— Texto proporcionado —
——

F. N. Digamos las cosas claras: duele que la cartelera madrileña sea tan cutre, que haya un repertorio maravilloso que aquí no se monta jamás. No hay manera de que veamos un schnitzler ni un von kleist. Cubrimos nuestra cuota de contemporaneidad haciendo a Lorca, Valle-Inclán y Chéjov. No nos despegamos del tópico.
E. C. Hablando de Valle-Inclán, ¿te das cuenta de que nunca se le representa desde sus fuentes simbolistas? Yo lo emparento con Maeterlinck, otro eterno ausente de nuestra cartelera.
F. N. Tampoco se representa a Rodríguez Méndez, a Lauro Olmo ni a Martín Recuerda, por dejadez, porque no hace moderno. Estamos acomplejados: tenemos miedo de parecer paletos. Ésa es la cuestión.
E. C. Pero la palma del abandono se la llevan nuestros musicales. La parte mayor de la música española dieciochesca hay que ir a buscarla al teatro. Tenemos centenares de partituras por desempolvar.
P. ¿Y cuál es la causa de tanta desidia?
E. C. El culto a lo nuevo.
F. N. Nuestra época venera la sorpresa.
E. C. Y la desmemoria. No querernos reconocernos en nuestros abuelos, cuando ellos son quienes nos dan sentido. Para buena parte de la crítica, Calderón es todavía una bestia negra, un hombre vinculado ideológicamente a la Inquisición, cuando nada tuvo que ver con ella. Le tocó vivir la Contrarreforma como a Brecht le tocó el marxismo. Ésas fueron sus circunstancias. Pero son dos poetas escénicos de primera magnitud.

——

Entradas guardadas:
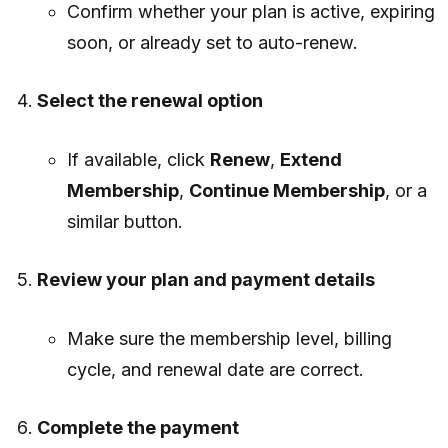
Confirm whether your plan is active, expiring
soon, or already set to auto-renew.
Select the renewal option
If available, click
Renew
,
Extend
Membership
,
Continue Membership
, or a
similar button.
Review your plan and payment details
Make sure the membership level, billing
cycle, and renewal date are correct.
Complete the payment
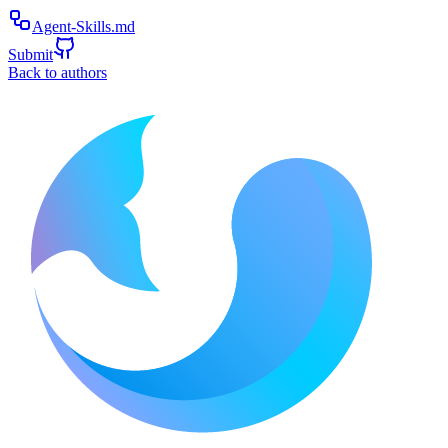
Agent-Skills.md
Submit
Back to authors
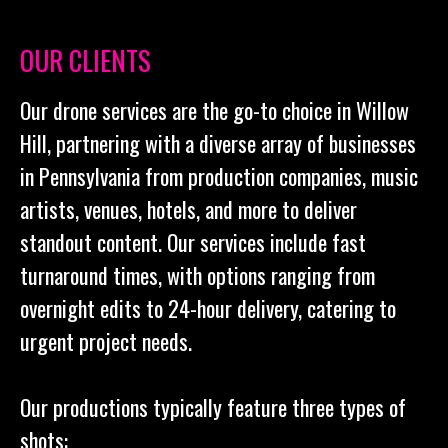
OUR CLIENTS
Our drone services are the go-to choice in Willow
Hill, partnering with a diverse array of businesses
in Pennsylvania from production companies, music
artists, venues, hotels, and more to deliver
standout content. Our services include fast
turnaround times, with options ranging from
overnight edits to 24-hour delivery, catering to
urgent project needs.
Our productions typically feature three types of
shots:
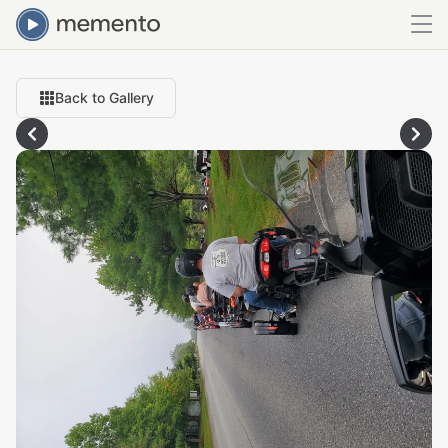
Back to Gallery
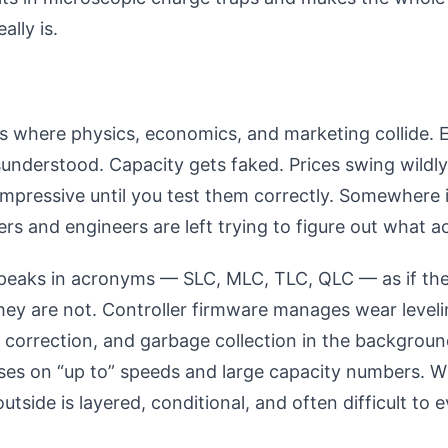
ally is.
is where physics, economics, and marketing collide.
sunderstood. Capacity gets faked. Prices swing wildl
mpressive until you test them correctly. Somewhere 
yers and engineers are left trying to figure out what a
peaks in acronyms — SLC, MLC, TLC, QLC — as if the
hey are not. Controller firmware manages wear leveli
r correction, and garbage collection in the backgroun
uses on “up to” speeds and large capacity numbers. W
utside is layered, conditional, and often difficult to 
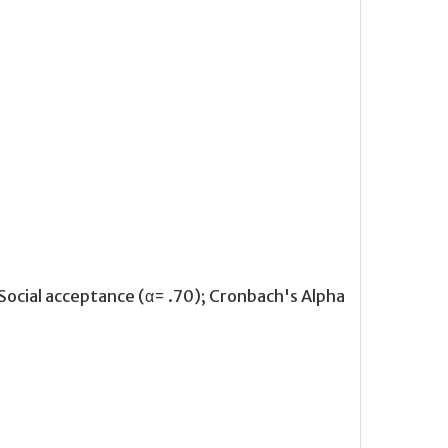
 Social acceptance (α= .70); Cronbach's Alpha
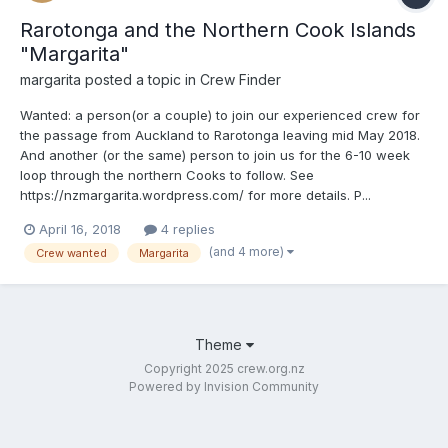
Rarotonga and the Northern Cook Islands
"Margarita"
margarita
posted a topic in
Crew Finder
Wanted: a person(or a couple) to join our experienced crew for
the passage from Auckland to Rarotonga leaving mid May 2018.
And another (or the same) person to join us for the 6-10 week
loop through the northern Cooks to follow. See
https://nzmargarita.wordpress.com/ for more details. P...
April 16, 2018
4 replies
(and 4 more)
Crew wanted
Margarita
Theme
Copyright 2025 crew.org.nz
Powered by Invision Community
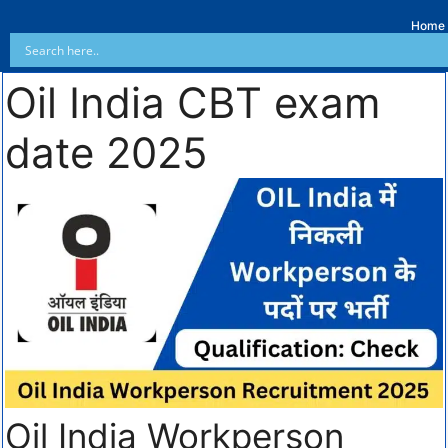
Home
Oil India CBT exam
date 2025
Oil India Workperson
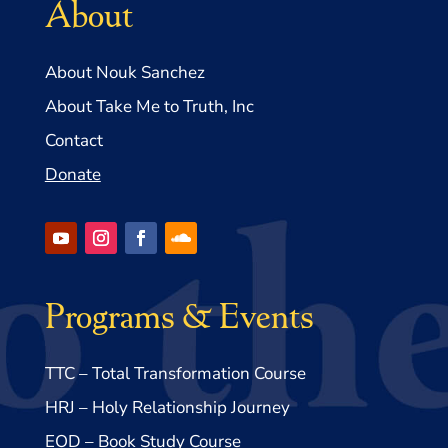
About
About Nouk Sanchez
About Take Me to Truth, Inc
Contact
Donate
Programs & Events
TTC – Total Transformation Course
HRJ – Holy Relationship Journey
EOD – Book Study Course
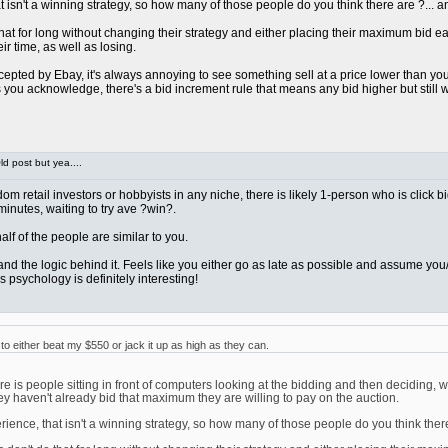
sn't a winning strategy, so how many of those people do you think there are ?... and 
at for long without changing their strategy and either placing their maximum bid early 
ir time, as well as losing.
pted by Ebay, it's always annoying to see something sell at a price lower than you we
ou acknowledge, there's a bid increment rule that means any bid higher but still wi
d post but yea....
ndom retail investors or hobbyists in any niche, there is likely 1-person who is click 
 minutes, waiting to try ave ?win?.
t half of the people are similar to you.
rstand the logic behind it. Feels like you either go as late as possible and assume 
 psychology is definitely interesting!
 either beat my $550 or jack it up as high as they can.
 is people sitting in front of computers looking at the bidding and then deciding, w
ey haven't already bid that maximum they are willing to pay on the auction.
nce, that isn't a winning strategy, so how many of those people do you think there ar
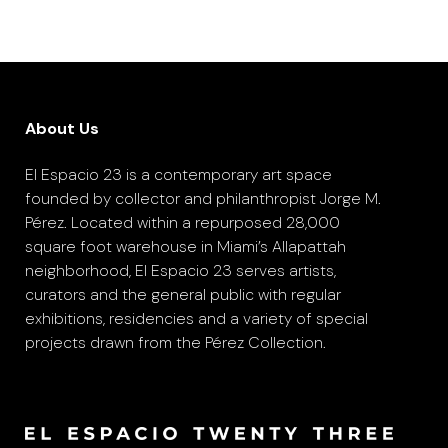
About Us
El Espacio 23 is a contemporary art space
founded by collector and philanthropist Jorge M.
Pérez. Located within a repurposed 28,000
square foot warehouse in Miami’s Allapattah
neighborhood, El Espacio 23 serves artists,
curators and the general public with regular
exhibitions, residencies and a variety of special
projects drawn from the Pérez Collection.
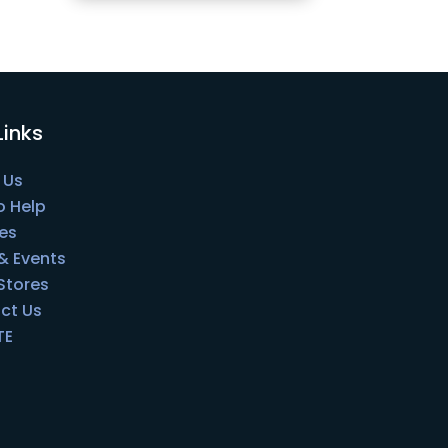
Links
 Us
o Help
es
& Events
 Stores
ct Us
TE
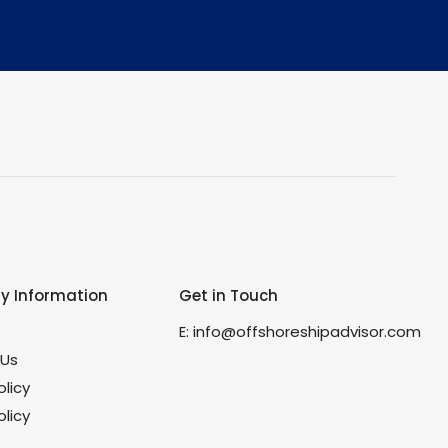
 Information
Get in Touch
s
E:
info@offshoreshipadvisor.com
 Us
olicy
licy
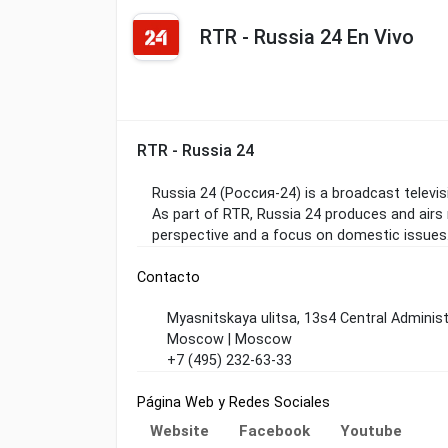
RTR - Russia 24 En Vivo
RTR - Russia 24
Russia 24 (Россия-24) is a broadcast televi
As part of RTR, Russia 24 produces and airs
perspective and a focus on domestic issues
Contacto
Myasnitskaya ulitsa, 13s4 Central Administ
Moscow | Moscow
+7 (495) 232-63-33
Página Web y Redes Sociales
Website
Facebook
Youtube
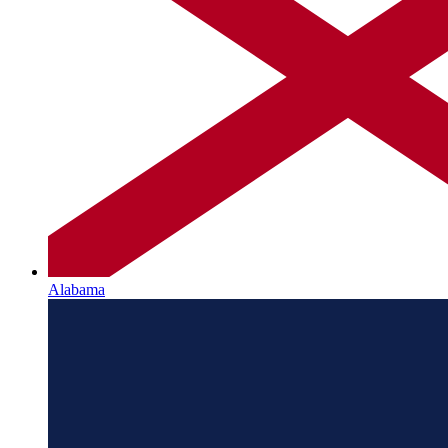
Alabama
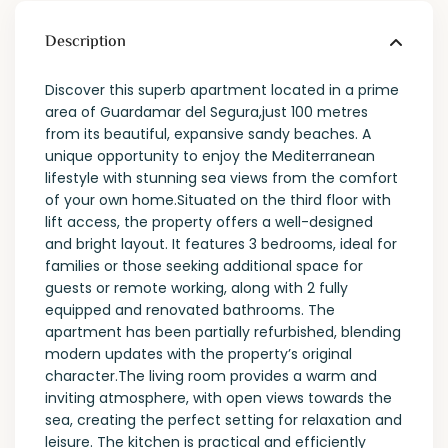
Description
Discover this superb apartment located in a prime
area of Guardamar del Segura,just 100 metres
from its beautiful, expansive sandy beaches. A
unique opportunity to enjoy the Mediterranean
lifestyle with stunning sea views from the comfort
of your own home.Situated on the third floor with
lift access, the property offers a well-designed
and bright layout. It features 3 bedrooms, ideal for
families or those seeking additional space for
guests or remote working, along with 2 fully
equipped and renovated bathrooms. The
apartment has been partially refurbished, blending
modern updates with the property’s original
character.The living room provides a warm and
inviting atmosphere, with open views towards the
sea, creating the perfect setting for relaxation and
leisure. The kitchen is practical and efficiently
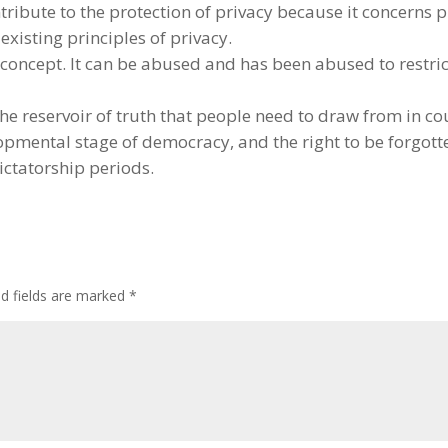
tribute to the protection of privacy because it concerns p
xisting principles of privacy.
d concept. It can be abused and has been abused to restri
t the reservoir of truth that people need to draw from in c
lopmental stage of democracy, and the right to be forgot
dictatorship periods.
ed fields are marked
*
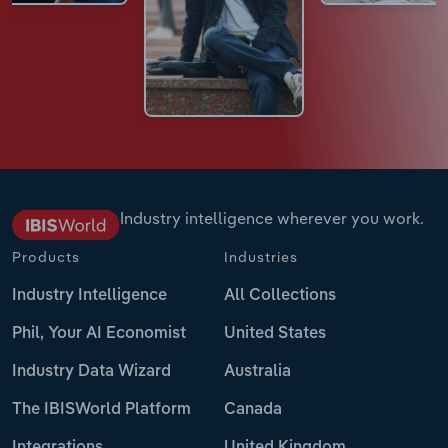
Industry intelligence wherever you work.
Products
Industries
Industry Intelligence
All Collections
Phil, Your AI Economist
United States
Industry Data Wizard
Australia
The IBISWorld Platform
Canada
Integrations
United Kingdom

——

— Tarea escrita —
Edita el pasaje del texto sobre la cartelera teatral, empezando en "E. C. Pero la" y terminando en "de tanta desidia?", y escríbelo de nuevo con "obras" en lugar de "partituras".

— Resultado del ejercicio —
E. C. Pero la palma del abandono se la llevan nuestros musicales. La parte mayor de la música española dieciochesca hay que ir a buscarla al teatro. Tenemos centenares de obras por desempolvar.
P. ¿Y cuál es la causa de tanta desidia?